_Problems and tasks_
A. In the post on scaling controls, reproduce word for word the stretch from "Scaling Controls" through "problem of control automation.".
B. According to the post on scaling controls, what three things does automating controls end to end cover?

_Document extract_
########

Scaling Controls

Sep 7

Written By MCEO

Controls are put in place to reduce risk. However, far too often we fail to consider scalability in our control approaches. There is a tendency to rush towards remediating an issue through production of endless documentation (policies, procedures) and manual processes that begin to fall apart as soon as they are implemented. This is particularly rampant in smaller growing companies where controls are often the responsibility of less technical (though still knowledgable) IT risk and compliance staff. You can escape this truth: Entropy is the ruler of controls based on documentation and manual procedures.

As a control profession, I scratch my head at this approach. In a world with no shortage of software developers, it seems that many companies fail to deploy such skills towards the problem of control automation.

The consequences? Simple: controls are incomplete in their adoption. Even worse, nobody knows the extent of adoption but little, if anything is measured. Then your auditors come and beat you over the head. Or worse, the regulators. And then you throw more money at it in the form of people and manual processes.

The solution? Standardize controls, and automate them end to end. By end to end, I mean automation of their adoption, measurement, and correction. It requires security and control engineering. Its requires people and skills to think about, specify, and engineer controls that are easy to adopt (if not fully automated). It requires a mindset and discipline to engineer controls similar to how a company thinks about engineering their customer facing technologies (hopefully you have some discipline there!)

So below I am going to share some key examples of controls that would (and should) commonly be at a financial institution, with insights on how you may automate them. By no means is this a perfect list. What you do will depend on the context of your environment. However, it is a starting ground you can use to think about this problem in your environment. Copy and paste this down into a spreadsheet and think about it for your control environment.

The key takeaway here is this: Think twice about the how you want to design your controls. Manual controls, or semi automatic controls may work in certain circumstances, but will eventually succumb to entropy, especially as the environment grows in scale and complexity. Invest in automation using common software analysis and engineering processes. Federate the problem to your existing engineers if necessary, or invest in a software development team that support implementation of control automation.

Good Luck!

  
      Section
      Common Anti-Patterns
      Adverse Impact of Anti-Patterns
      Key Automation Capabilities (with Sample Vendors/Solutions)
      Scaling Challenges Addressed
      Automating Adoption of the Control
    
      Identity and Access Management (IAM)
      
        Manual user provisioning and deprovisioning
Over-provisioning of access
Lack of periodic access reviews

        Increases the risk of orphaned accounts, unauthorized access, and compliance violations as user base grows.
      
        Centralized Identity Provider (IdP) (e.g., Okta, Azure AD)
Automated Provisioning/Deprovisioning (e.g., SailPoint, OneLogin)
Access Analytics and Reporting (e.g., BeyondTrust)
Just-in-Time (JIT) Access (e.g., Thycotic)

########

_Material provided_
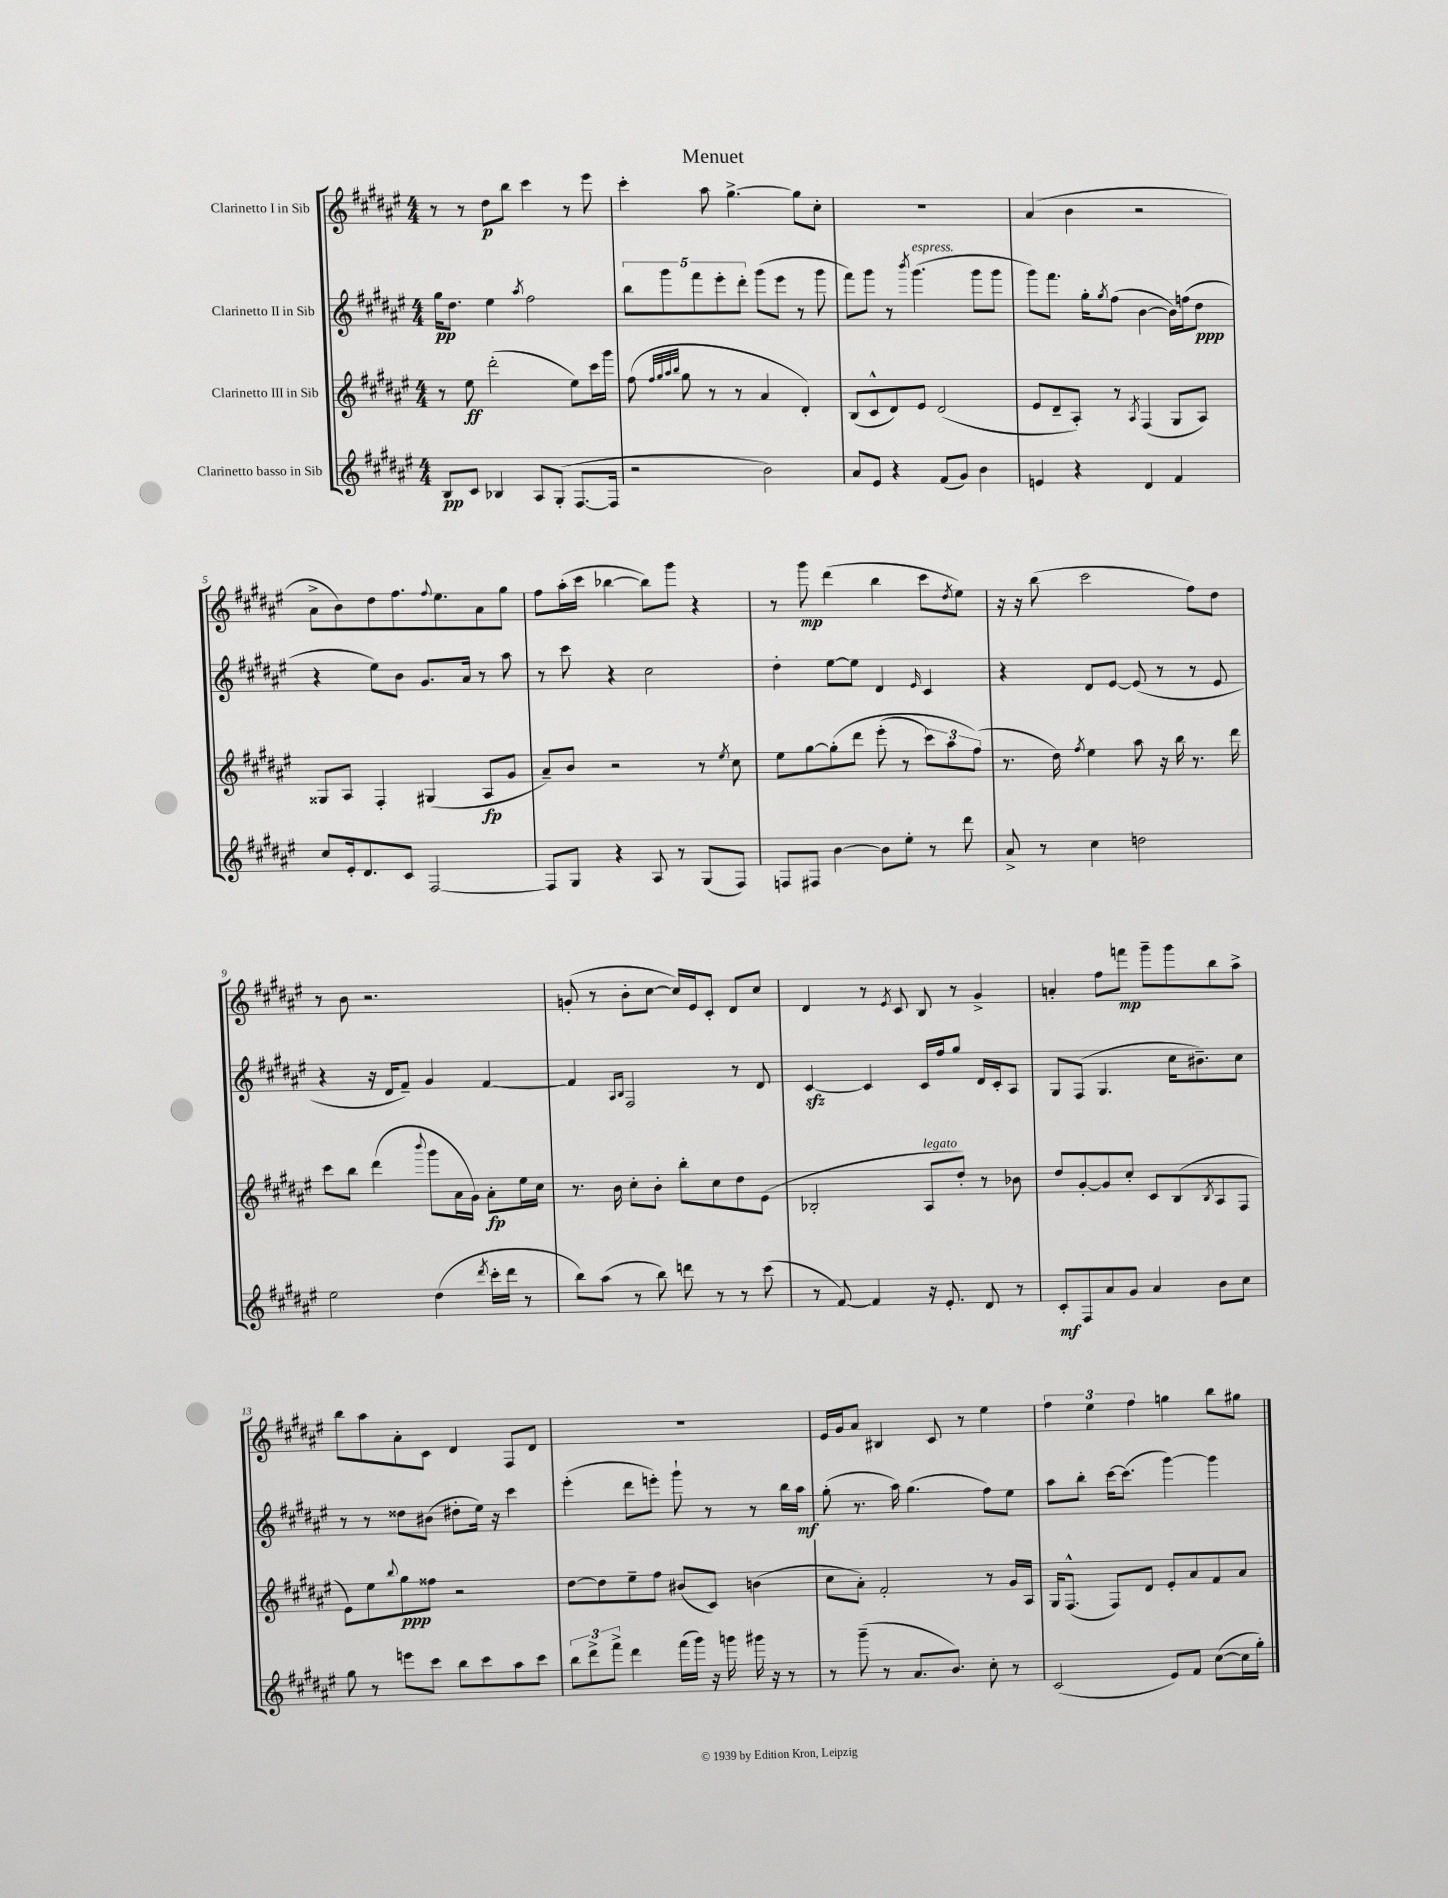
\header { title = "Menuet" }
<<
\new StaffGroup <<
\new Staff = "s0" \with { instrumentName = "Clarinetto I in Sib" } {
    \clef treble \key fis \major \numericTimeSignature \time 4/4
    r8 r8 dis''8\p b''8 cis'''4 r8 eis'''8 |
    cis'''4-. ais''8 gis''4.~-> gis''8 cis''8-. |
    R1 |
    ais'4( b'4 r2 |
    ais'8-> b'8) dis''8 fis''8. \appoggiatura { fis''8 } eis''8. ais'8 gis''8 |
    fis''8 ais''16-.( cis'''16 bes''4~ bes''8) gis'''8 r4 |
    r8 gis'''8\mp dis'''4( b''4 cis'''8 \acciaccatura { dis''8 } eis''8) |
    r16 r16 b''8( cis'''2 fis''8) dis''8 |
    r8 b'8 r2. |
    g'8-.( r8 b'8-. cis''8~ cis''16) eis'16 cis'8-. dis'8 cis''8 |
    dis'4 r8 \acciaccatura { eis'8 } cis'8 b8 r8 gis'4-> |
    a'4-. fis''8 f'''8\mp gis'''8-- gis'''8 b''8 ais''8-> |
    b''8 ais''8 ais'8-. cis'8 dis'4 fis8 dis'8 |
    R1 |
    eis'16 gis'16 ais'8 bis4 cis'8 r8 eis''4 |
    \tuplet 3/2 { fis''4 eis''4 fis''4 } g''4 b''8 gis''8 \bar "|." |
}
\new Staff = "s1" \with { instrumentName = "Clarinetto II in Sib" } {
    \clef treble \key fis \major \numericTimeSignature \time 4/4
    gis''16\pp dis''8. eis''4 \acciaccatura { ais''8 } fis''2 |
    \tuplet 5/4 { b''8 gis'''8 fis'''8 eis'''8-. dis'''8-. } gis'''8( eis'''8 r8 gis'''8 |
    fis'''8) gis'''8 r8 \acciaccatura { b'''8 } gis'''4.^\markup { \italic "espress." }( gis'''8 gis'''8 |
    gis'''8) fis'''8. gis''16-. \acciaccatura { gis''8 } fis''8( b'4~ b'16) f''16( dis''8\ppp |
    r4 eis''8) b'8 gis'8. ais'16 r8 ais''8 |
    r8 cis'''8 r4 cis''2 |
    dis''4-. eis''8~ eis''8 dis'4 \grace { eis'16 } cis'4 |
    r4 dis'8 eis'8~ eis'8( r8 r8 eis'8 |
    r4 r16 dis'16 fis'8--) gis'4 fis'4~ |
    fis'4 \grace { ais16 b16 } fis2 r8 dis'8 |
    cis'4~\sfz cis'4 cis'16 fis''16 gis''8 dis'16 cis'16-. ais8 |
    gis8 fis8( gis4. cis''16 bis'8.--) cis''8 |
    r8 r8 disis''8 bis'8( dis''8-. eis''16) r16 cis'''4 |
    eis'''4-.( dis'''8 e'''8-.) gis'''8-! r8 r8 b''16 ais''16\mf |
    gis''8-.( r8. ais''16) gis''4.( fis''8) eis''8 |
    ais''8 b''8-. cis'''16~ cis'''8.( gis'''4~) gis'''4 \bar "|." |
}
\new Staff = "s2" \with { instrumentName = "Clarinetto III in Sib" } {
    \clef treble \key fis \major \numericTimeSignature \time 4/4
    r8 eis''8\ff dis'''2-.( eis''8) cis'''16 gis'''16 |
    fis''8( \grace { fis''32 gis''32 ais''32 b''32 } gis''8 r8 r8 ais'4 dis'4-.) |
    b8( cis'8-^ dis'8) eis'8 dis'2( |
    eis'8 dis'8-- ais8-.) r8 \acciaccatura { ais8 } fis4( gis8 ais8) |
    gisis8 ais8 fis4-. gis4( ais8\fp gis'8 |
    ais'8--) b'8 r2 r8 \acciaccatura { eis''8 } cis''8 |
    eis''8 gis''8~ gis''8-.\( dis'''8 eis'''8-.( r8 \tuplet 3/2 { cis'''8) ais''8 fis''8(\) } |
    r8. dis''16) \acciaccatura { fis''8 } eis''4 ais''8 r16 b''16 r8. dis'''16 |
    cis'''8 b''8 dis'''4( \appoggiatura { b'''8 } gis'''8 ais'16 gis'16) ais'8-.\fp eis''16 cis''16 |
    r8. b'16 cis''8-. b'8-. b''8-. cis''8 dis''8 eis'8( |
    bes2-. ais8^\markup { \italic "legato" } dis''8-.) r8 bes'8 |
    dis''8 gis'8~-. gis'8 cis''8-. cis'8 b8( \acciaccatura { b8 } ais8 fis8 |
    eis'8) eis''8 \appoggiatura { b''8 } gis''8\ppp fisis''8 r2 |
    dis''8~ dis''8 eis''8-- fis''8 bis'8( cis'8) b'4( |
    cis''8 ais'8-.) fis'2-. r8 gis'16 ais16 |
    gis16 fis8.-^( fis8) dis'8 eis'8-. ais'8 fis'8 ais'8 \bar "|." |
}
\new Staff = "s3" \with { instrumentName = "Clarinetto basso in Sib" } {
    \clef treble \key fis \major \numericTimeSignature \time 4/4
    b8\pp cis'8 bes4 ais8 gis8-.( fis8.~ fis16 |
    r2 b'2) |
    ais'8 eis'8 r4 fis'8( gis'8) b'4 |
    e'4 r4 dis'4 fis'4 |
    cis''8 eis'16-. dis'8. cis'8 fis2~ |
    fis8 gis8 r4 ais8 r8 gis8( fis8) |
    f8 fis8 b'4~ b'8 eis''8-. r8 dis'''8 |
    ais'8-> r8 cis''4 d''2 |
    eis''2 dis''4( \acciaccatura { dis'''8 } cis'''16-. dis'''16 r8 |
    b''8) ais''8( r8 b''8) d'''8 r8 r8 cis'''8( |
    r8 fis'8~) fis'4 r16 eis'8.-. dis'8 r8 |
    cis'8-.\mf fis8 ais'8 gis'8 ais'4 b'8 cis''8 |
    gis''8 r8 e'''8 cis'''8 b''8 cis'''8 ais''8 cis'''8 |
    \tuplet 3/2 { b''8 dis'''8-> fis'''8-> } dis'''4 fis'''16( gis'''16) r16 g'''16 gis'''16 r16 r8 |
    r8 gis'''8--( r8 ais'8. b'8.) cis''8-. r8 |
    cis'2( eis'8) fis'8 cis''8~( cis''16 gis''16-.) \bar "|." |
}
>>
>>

########

_Responses in order_
A.
Scaling Controls

Sep 7

Written By MCEO

Controls are put in place to reduce risk. However, far too often we fail to consider scalability in our control approaches. There is a tendency to rush towards remediating an issue through production of endless documentation (policies, procedures) and manual processes that begin to fall apart as soon as they are implemented. This is particularly rampant in smaller growing companies where controls are often the responsibility of less technical (though still knowledgable) IT risk and compliance staff. You can escape this truth: Entropy is the ruler of controls based on documentation and manual procedures.

As a control profession, I scratch my head at this approach. In a world with no shortage of software developers, it seems that many companies fail to deploy such skills towards the problem of control automation.

B. Their adoption, measurement, and correction.